Diet-monitoring AI tracks your each and every spoonful



An AI that watches you while you eat can estimate how much you’re consuming, and could help people track their calorie intake

Diet-monitoring AI tracks your each and every spoonful
AI can analyse each spoonful you eat
(Credit: Westend61 GmbH/Alamy)



An artificial intelligence that watches you while you eat aims to automatically gauge the calories and nutrients in each spoonful.

Using AI to measure these facets of a meal isn’t a new idea, with previous models able to take an image of food on a plate and provide an estimate.

But in a single image of a meal, some items – such as ingredients submerged in a bowl of stew – are easy to miss, says Yuhao Chen at the University of Waterloo in Canada.

To address this, Chen and his colleagues have developed a new model that analyses a spoonful at a time. This approach is more accurate and could be a useful way of monitoring calories and nutrition, particularly for the ill or elderly, he says.

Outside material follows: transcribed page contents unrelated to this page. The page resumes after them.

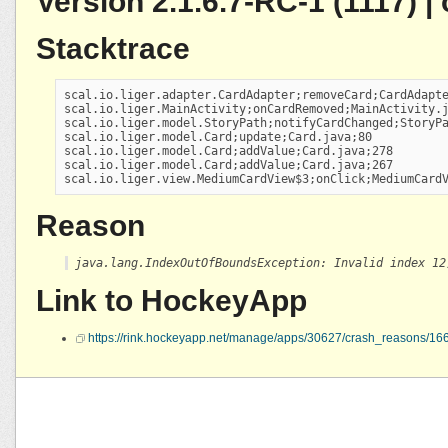
Version 2.1.6.7-RC-1 (1117) 
Stacktrace
scal.io.liger.adapter.CardAdapter;removeCard;CardAdapte
scal.io.liger.MainActivity;onCardRemoved;MainActivity.j
scal.io.liger.model.StoryPath;notifyCardChanged;StoryPa
scal.io.liger.model.Card;update;Card.java;80

scal.io.liger.model.Card;addValue;Card.java;278

scal.io.liger.model.Card;addValue;Card.java;267

scal.io.liger.view.MediumCardView$3;onClick;MediumCard
Reason
java.lang.IndexOutOfBoundsException: Invalid index 12
Link to HockeyApp
https://rink.hockeyapp.net/manage/apps/30627/crash_reasons/1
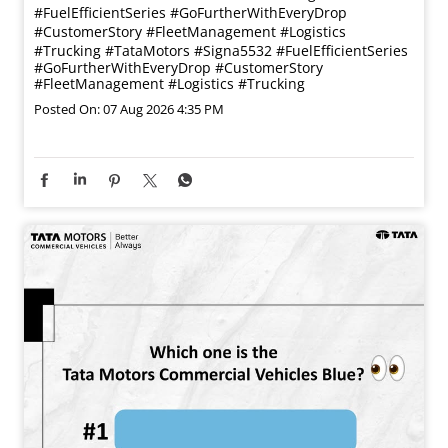
#FuelEfficientSeries #GoFurtherWithEveryDrop
#CustomerStory #FleetManagement #Logistics
#Trucking
#TataMotors
#Signa5532
#FuelEfficientSeries
#GoFurtherWithEveryDrop
#CustomerStory
#FleetManagement
#Logistics
#Trucking
Posted On:
07 Aug 2026 4:35 PM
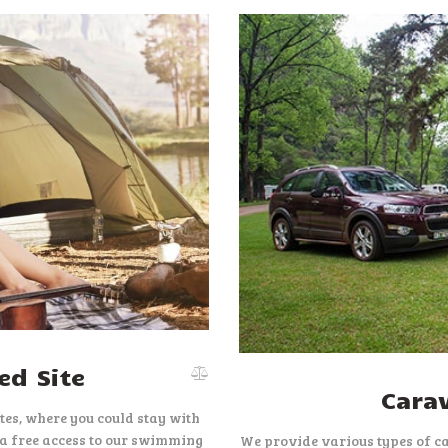
d Site
Cara
es, where you could stay with
 a free access to our swimming
We provide various types of c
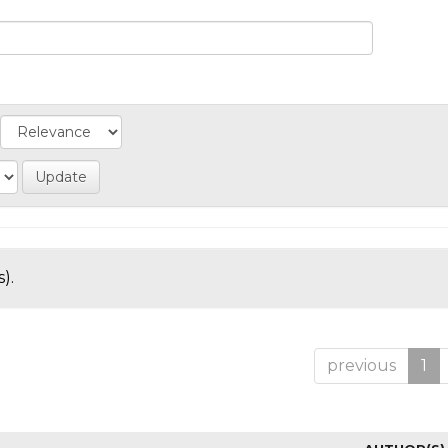
).
previous
1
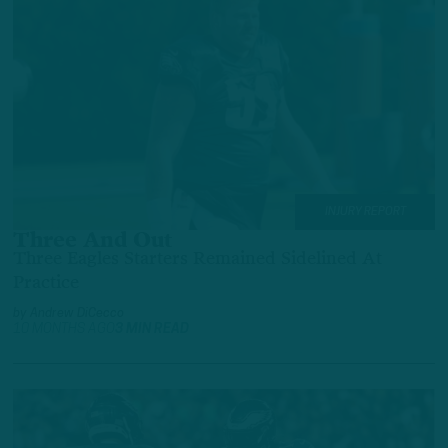
INJURY REPORT
Three And Out
Three Eagles Starters Remained Sidelined At
Practice
by
Andrew DiCecco
10 MONTHS AGO
3 MIN READ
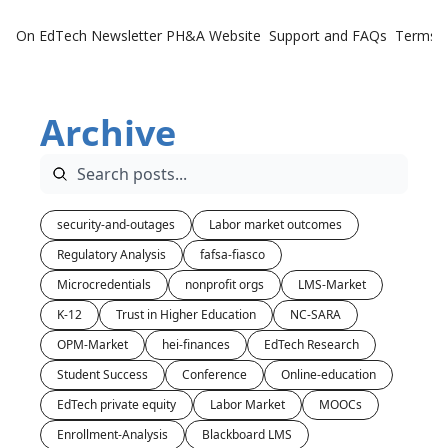
On EdTech Newsletter
PH&A Website
Support and FAQs
Terms o
Archive
security-and-outages
Labor market outcomes
Regulatory Analysis
fafsa-fiasco
Microcredentials
nonprofit orgs
LMS-Market
K-12
Trust in Higher Education
NC-SARA
OPM-Market
hei-finances
EdTech Research
Student Success
Conference
Online-education
EdTech private equity
Labor Market
MOOCs
Enrollment-Analysis
Blackboard LMS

The model analyses video of a person eating and detects each spoonful of food they consume. It then estimates the volume of food on the spoon, and the discrepancy between this and actual measurements is as little as 4.4 per cent.

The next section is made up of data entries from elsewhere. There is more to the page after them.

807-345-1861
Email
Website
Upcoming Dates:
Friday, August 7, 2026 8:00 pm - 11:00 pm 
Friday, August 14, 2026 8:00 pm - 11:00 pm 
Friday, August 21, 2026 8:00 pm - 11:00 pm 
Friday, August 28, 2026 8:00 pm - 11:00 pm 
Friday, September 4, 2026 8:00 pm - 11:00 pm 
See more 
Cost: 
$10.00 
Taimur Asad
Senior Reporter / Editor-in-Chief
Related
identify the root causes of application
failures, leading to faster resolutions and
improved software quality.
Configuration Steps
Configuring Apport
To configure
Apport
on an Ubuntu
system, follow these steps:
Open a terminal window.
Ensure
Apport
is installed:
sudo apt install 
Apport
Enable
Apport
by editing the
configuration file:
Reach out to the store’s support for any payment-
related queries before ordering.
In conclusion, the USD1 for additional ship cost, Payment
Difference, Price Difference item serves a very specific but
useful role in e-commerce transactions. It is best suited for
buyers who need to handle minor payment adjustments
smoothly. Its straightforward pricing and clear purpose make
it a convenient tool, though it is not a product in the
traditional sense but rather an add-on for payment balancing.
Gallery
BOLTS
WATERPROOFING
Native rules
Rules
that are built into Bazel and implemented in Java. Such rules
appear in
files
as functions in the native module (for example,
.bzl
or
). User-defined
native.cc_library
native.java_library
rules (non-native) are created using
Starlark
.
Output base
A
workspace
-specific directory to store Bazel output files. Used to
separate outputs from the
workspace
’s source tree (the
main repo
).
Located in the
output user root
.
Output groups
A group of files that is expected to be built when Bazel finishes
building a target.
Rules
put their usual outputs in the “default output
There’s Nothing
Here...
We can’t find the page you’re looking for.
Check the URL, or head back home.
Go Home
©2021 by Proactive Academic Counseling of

The system isn’t yet able to identify foods and estimate their nutritional content, but Chen says the team is working on this. Ultimately, the hope is the tool will be able to recognise a wide range of different foods, even those it hasn’t seen before, and to analyse food held with a fork, a hand or chopsticks.

An AI model would typically be trained on images of food with accurate labels, but Chen hopes to integrate large language models into such a system to help it identify ingredients in unseen recipes, or even totally novel recipes.

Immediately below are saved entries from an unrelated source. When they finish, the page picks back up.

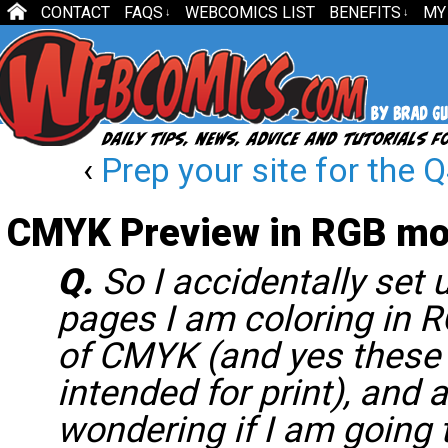
CONTACT
FAQS
WEBCOMICS LIST
BENEFITS
MY
↓
↓
‹
Prep your site for the
CMYK Preview in RGB m
Q.
So I accidentally set
pages I am coloring in 
of CMYK (and yes these
intended for print), and 
wondering if I am going 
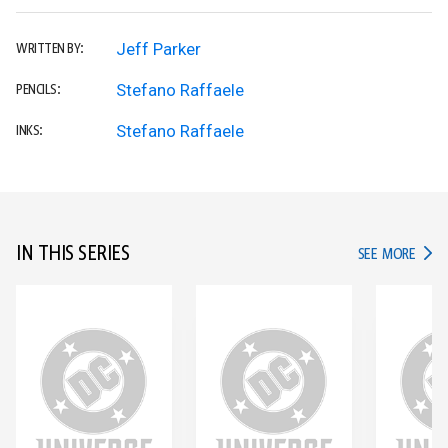
Jeff Parker
WRITTEN BY:
Stefano Raffaele
PENCILS:
Stefano Raffaele
INKS:
IN THIS SERIES
IN TH
SEE MORE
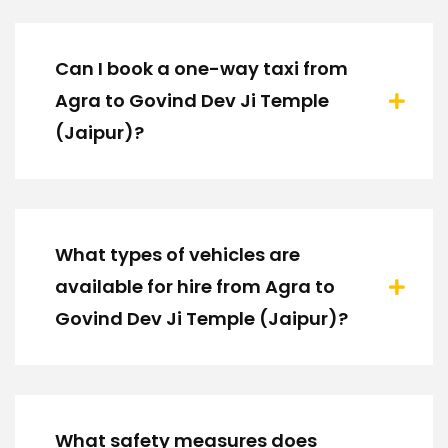
Can I book a one-way taxi from
Agra to Govind Dev Ji Temple
(Jaipur)?
What types of vehicles are
available for hire from Agra to
Govind Dev Ji Temple (Jaipur)?
What safety measures does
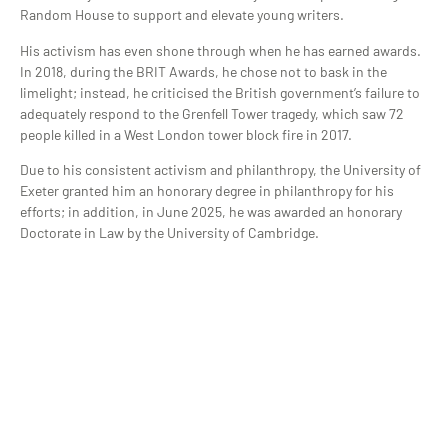
Random House to support and elevate young writers.
His activism has even shone through when he has earned awards.
In 2018, during the BRIT Awards, he chose not to bask in the
limelight; instead, he criticised the British government’s failure to
adequately respond to the Grenfell Tower tragedy, which saw 72
people killed in a West London tower block fire in 2017.
Due to his consistent activism and philanthropy, the University of
Exeter granted him an honorary degree in philanthropy for his
efforts; in addition, in June 2025, he was awarded an honorary
Doctorate in Law by the University of Cambridge.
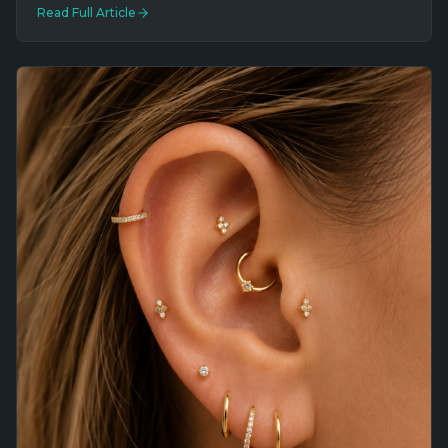
Read Full Article
Southernmost Tattoo on Duval Street.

“We’re shifting towards using those large language models like ChatGPT to leverage the common knowledge to understand what is in the food or maybe ask a basic question [like] ‘is this chicken?’,” says Chen. “A lot of time, especially for people eating at home, the dish may not be a named dish. It may be just whatever is available in the fridge that they’ve mixed together.”

Emilie Combet Aspray at the University of Glasgow, UK, says remote measuring of calories can’t provide 100 per cent accuracy, so it may not be useful for strict scientific studies.

“There’s a lot of variability in vitamins in carrots,” says Combet Aspray. “There’s a lot of variability for everything in everything, and your specific carrot eaten today may be anywhere on that scale. A real challenge is the processing methods that we use to put food on our plates or, for example, estimating the amount of oil that has been used to fry a piece of meat. Those kind of camera-based tools aren’t necessarily able to evaluate that.”

But the AI tool could be valuable for nutritionists and dieticians, or any application where an approximation is good enough, such as individuals tracking their calorie and nutrient intake, says Combet Aspray.